> **Given records**
* * *

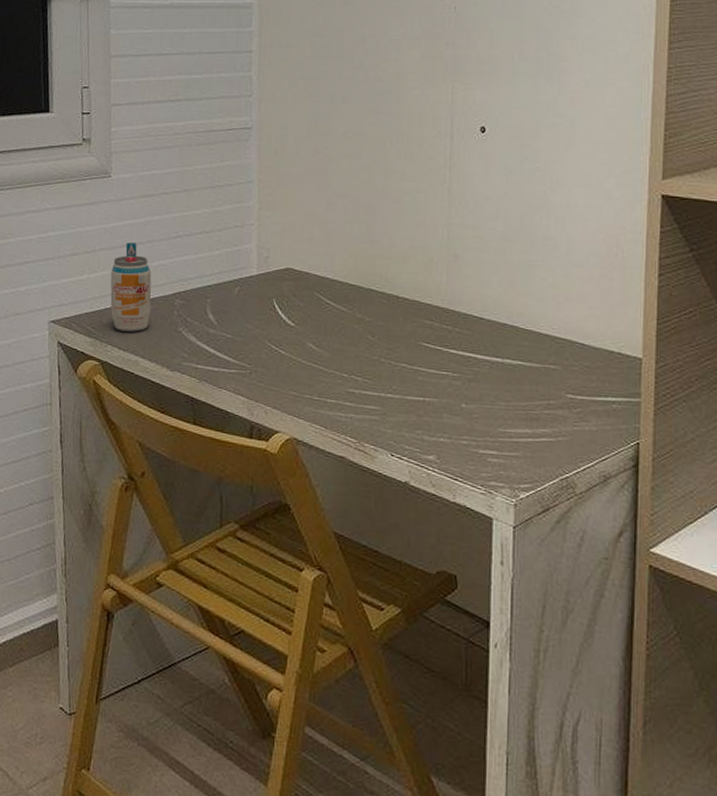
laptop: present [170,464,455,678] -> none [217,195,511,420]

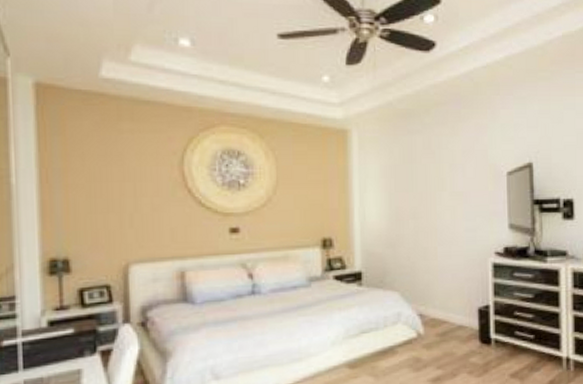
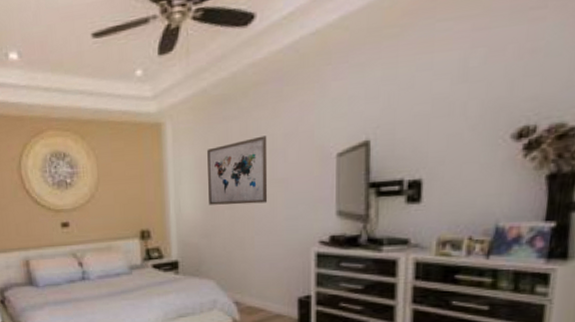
wall art: none [392,151,449,215] -> present [207,135,268,205]

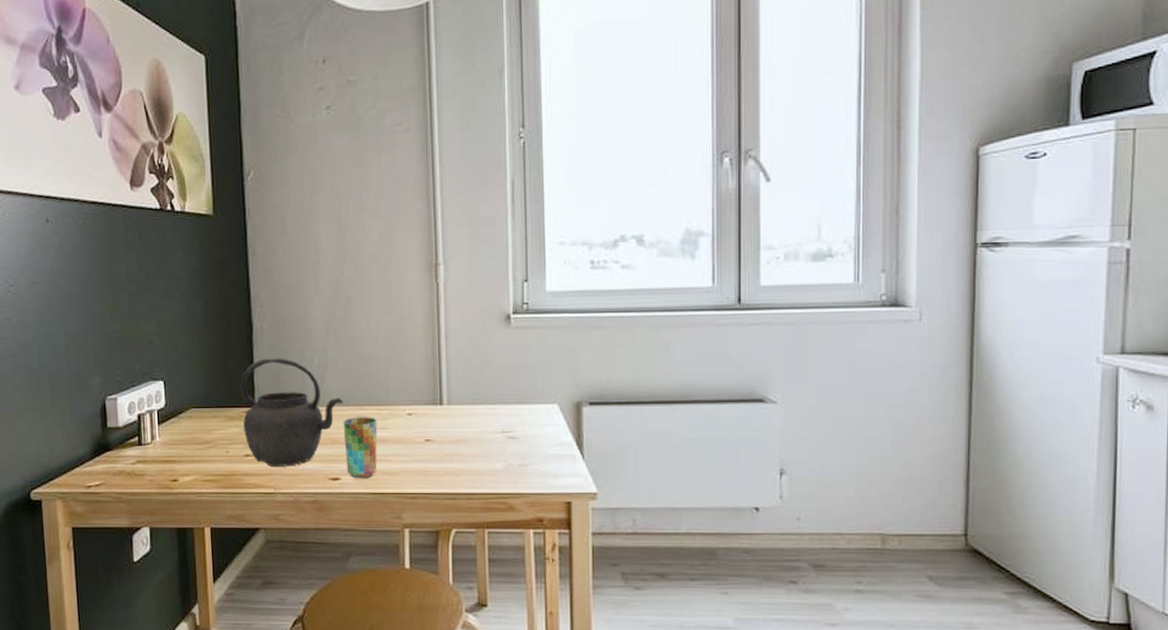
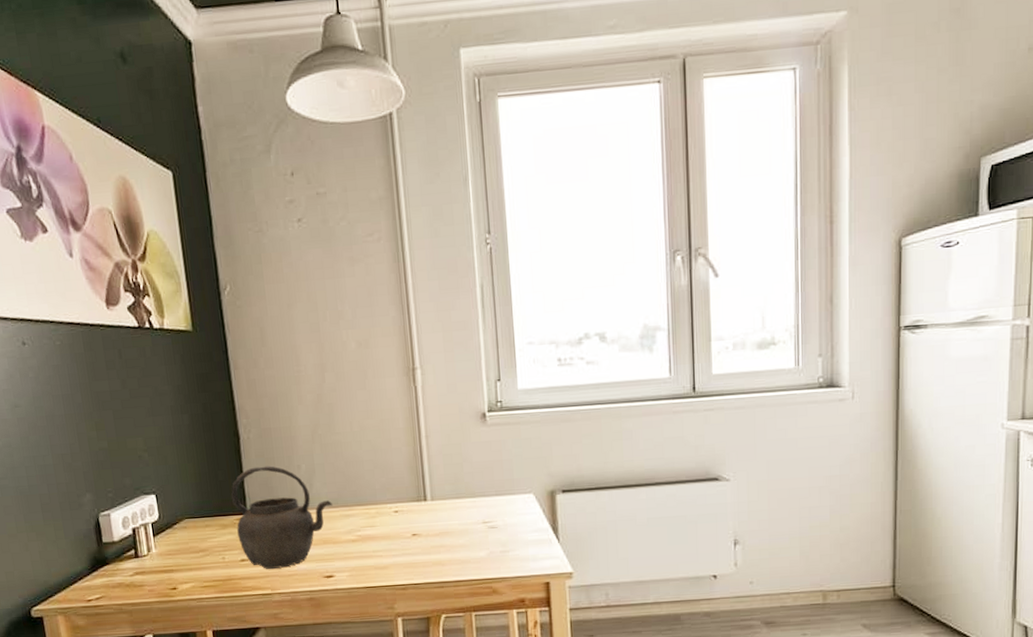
cup: present [343,417,378,478] -> none [333,516,368,574]

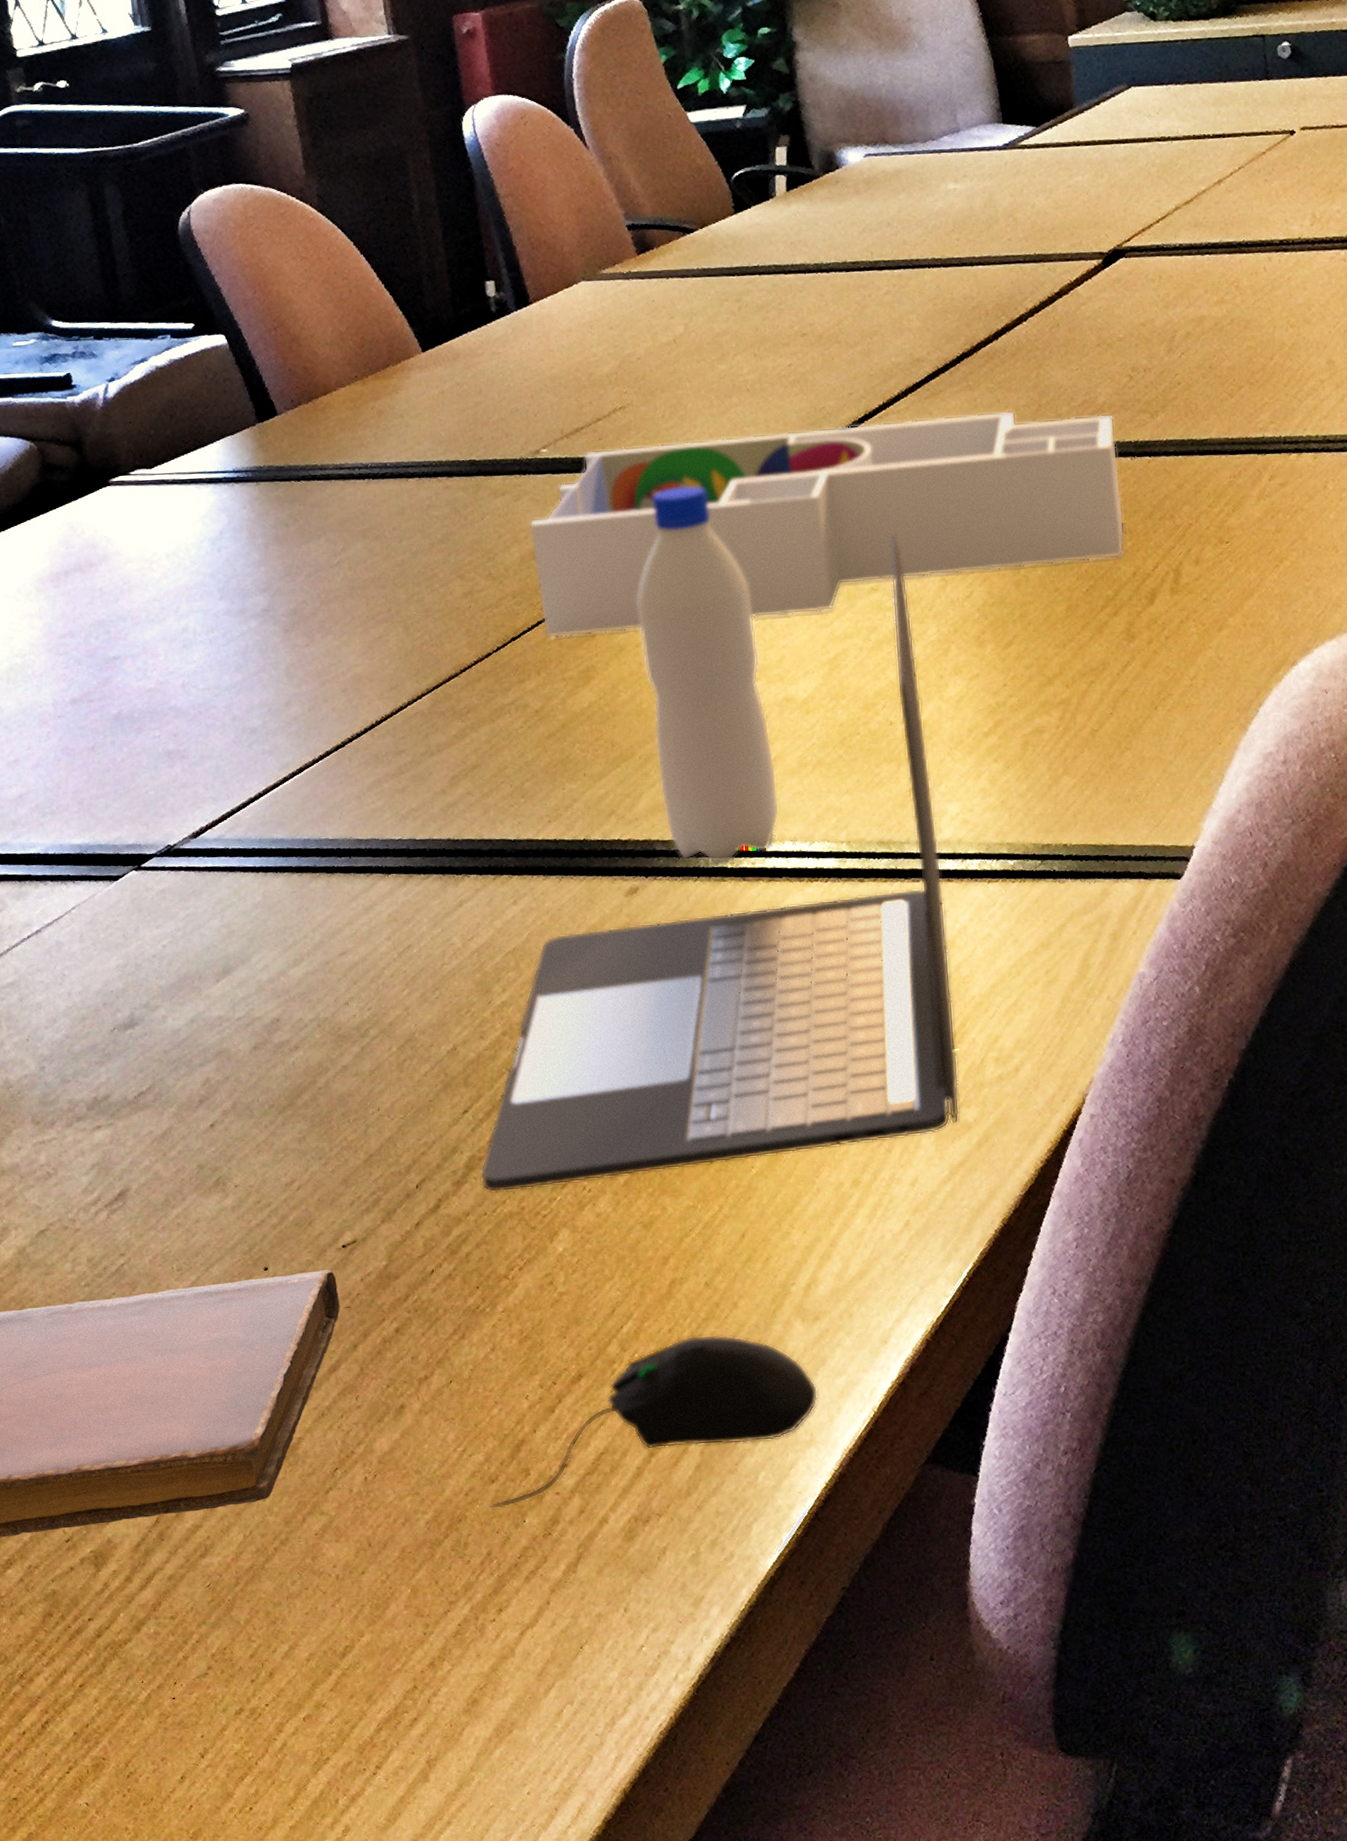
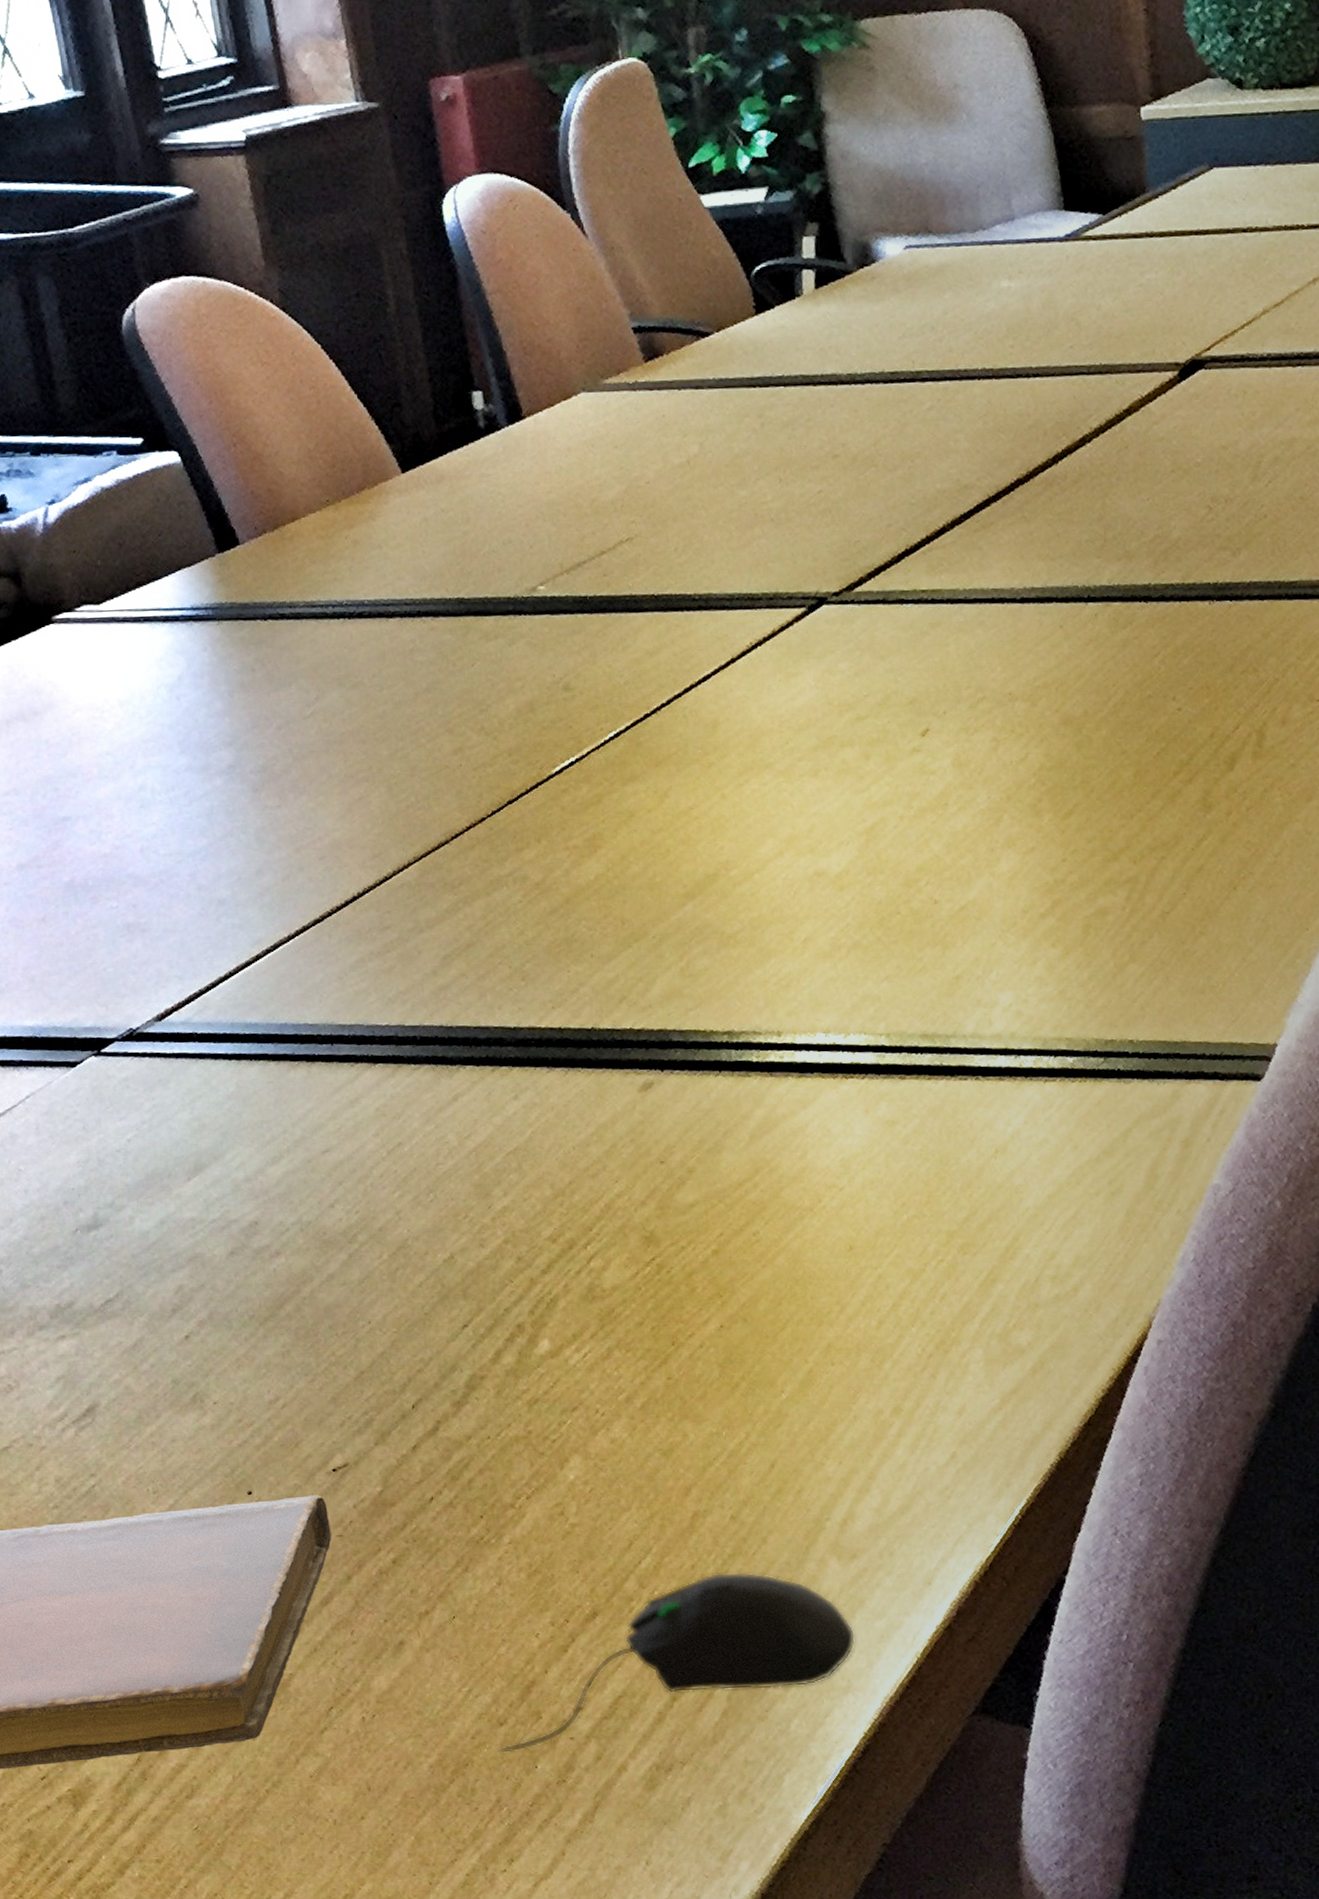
laptop: present [480,535,960,1193] -> none [482,688,1012,1415]
desk organizer: present [529,411,1125,639] -> none [525,547,1201,802]
water bottle: present [637,486,780,864] -> none [648,630,811,1057]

* * *

> **About this exercise**
Your answer must be an exact repeat of all the records, minus the pictures.

> **Exercise solution**
laptop: present [170,464,455,678] -> none [217,195,511,420]

wall art: none [392,151,449,215] -> present [207,135,268,205]

cup: present [343,417,378,478] -> none [333,516,368,574]

laptop: present [480,535,960,1193] -> none [482,688,1012,1415]
desk organizer: present [529,411,1125,639] -> none [525,547,1201,802]
water bottle: present [637,486,780,864] -> none [648,630,811,1057]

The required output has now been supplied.